What’s Going On in SA

Note from the Delegate Chair

Dear Fellow SA Members:

This past year I have been blessed to attend many home group meetings, business meetings, and service meetings. As I reflect on my gratitude for the blessings and peace I find throughout our fellowship, I would like to offer a meditation on the topic of “meetings” from the writings of Roy K., published in Discovering the Principles: Our Growing Experience with the Traditions. Enjoy!

“Group conscience meetings test our program, our sobriety, and our serenity, but like life itself, they are necessary for our growth. If we can discover, through our get-togethers, the tools and strength to live and work together—and God does for us what we cannot do ourselves—we prepare ourselves, our groups, and our SA Fellowship as a whole for what God has in store for us next” (DTP 5).

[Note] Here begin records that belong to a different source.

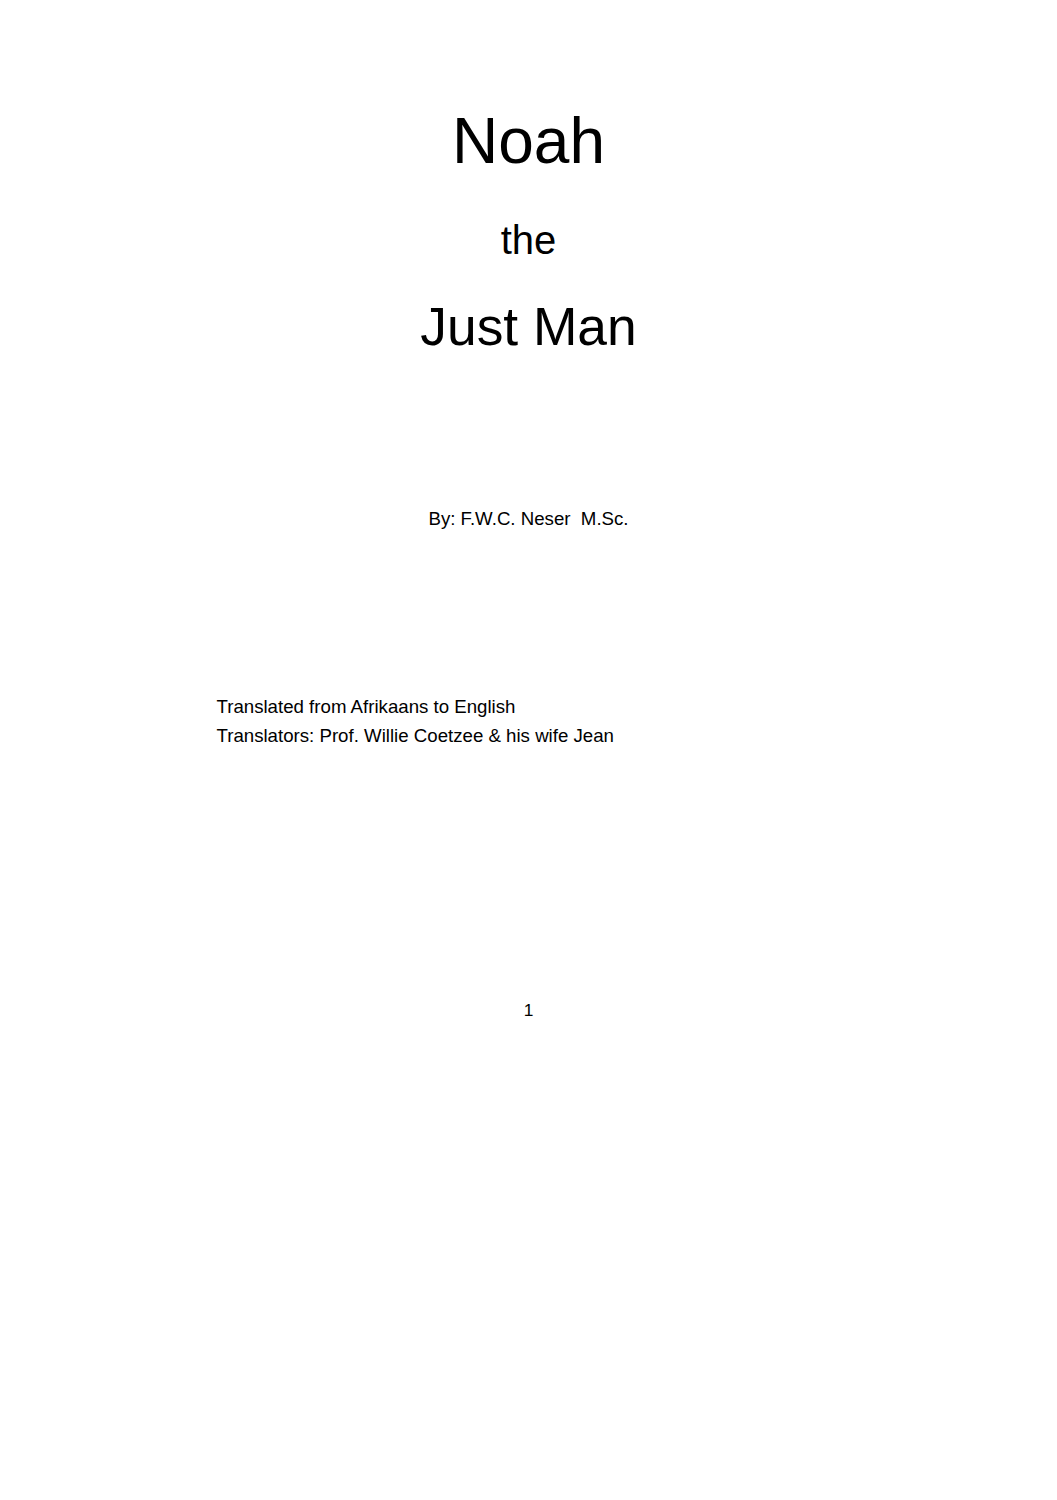Noah
the
Just Man
By: F.W.C. Neser M.Sc.
Translated from Afrikaans to English
Translators: Prof. Willie Coetzee & his wife Jean
1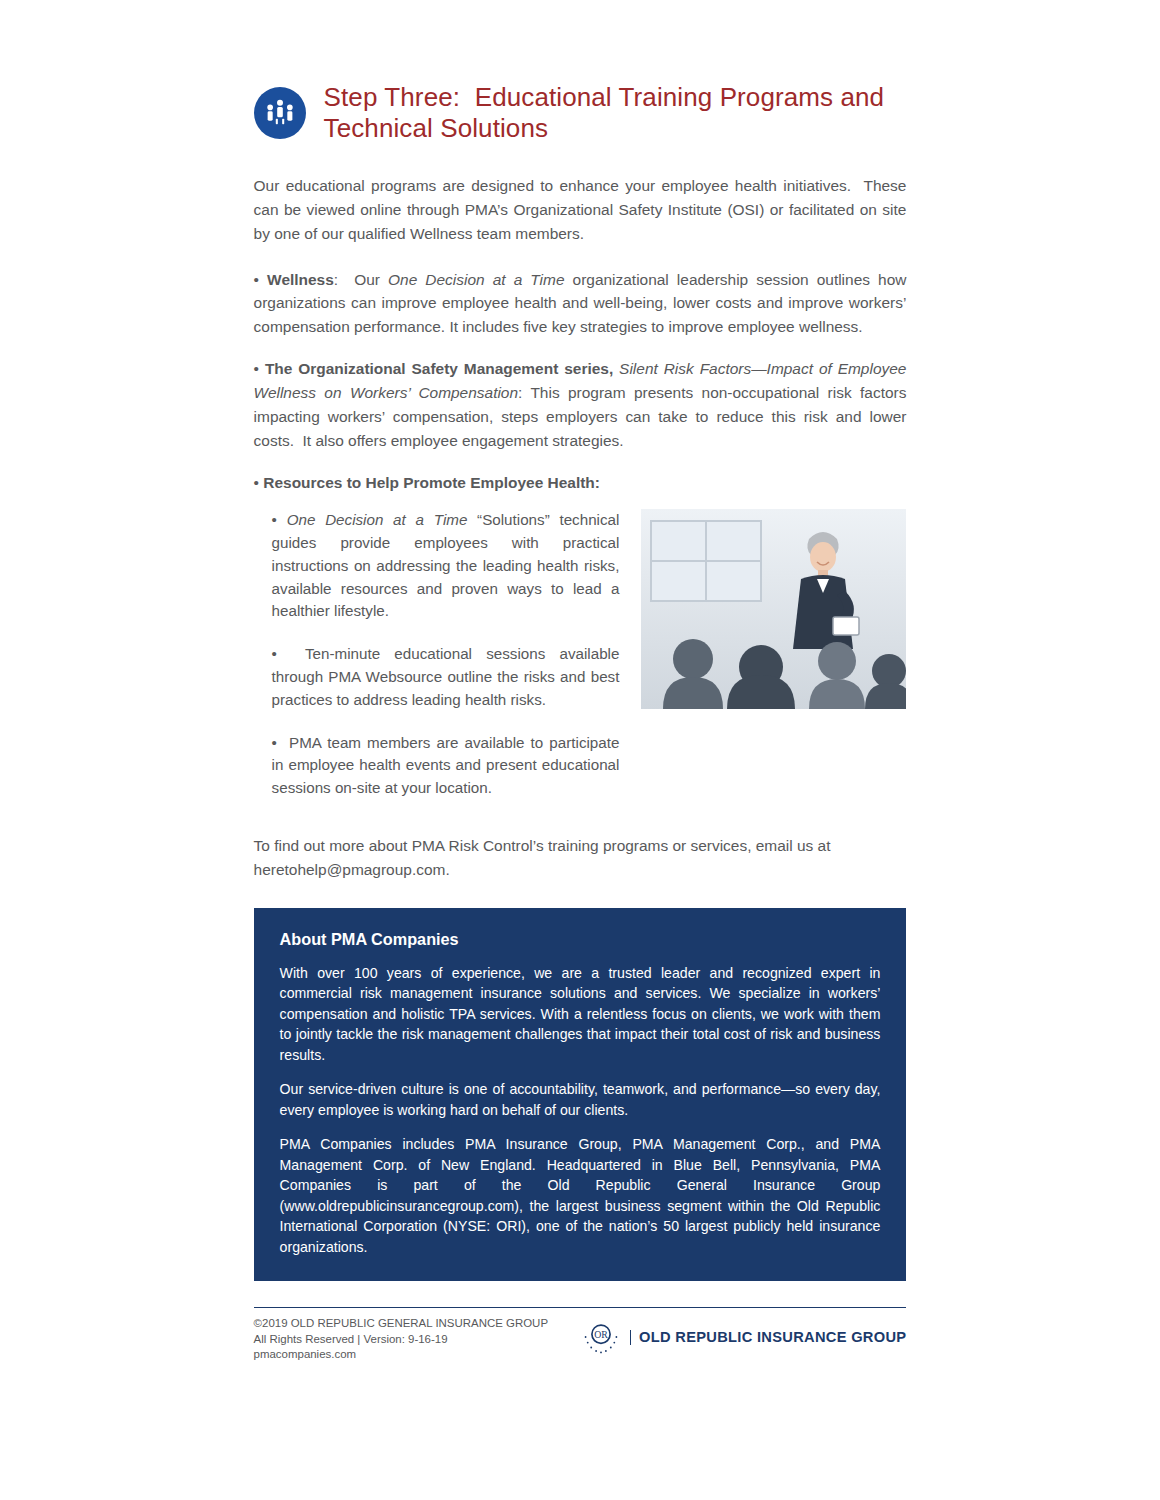Step Three: Educational Training Programs and Technical Solutions
Our educational programs are designed to enhance your employee health initiatives. These can be viewed online through PMA’s Organizational Safety Institute (OSI) or facilitated on site by one of our qualified Wellness team members.
• Wellness: Our One Decision at a Time organizational leadership session outlines how organizations can improve employee health and well-being, lower costs and improve workers’ compensation performance. It includes five key strategies to improve employee wellness.
• The Organizational Safety Management series, Silent Risk Factors—Impact of Employee Wellness on Workers’ Compensation: This program presents non-occupational risk factors impacting workers’ compensation, steps employers can take to reduce this risk and lower costs. It also offers employee engagement strategies.
• Resources to Help Promote Employee Health:
• One Decision at a Time “Solutions” technical guides provide employees with practical instructions on addressing the leading health risks, available resources and proven ways to lead a healthier lifestyle.
• Ten-minute educational sessions available through PMA Websource outline the risks and best practices to address leading health risks.
• PMA team members are available to participate in employee health events and present educational sessions on-site at your location.
To find out more about PMA Risk Control’s training programs or services, email us at heretohelp@pmagroup.com.
About PMA Companies
With over 100 years of experience, we are a trusted leader and recognized expert in commercial risk management insurance solutions and services. We specialize in workers’ compensation and holistic TPA services. With a relentless focus on clients, we work with them to jointly tackle the risk management challenges that impact their total cost of risk and business results.
Our service-driven culture is one of accountability, teamwork, and performance—so every day, every employee is working hard on behalf of our clients.
PMA Companies includes PMA Insurance Group, PMA Management Corp., and PMA Management Corp. of New England. Headquartered in Blue Bell, Pennsylvania, PMA Companies is part of the Old Republic General Insurance Group (www.oldrepublicinsurancegroup.com), the largest business segment within the Old Republic International Corporation (NYSE: ORI), one of the nation’s 50 largest publicly held insurance organizations.
©2019 OLD REPUBLIC GENERAL INSURANCE GROUP
All Rights Reserved | Version: 9-16-19
pmacompanies.com
OR
OLD REPUBLIC INSURANCE GROUP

“Use of other literature or non-program approaches in SA meetings has the tendency to dilute, distract, or completely sidetrack what should be the primary thrust of the SA meeting—that special spiritual quality that develops as the meeting moves from preliminaries into the personal opening of each life to the light of one another and God in honesty, surrender, release, hope, and joy. . . . [A] few artless words spoken from the heart, revealing the truth of what and where a person really is, are more effective in letting light and life break through in a meeting than volumes of ‘truth’ or great literature. It is life that our souls crave, not knowledge. And life comes through self- disclosure, when it lets God in” (DTP 11).

“The ideal meeting quality. . . is an elusive, fragile, but very precious thing, certainly not attained in all groups or meetings. It is the pearl of great price. . . Such an ideal meeting does not happen automatically; it usually takes time, pain, sobriety, recovery, and, I believe, God-consciousness and hunger and thirst after righteousness. There is no filling of the void in our hearts without such hunger, no hunger without sobriety, and no group sobriety and recovery without unity. Any practices that are a threat to the essential and precious unity upon which our personal recovery depends should be avoided” (DTP 12).

“Our common SA experience to date is showing us how the good can be the enemy of the best. Thank God, the best is possible for us today in SA, if we pursue it together under God, ‘putting principles before personalities’” (DTP 12-13).

May all of us stick around for the miracles in our own lives. Wishing all of you the blessings of sobriety for today and for the coming year.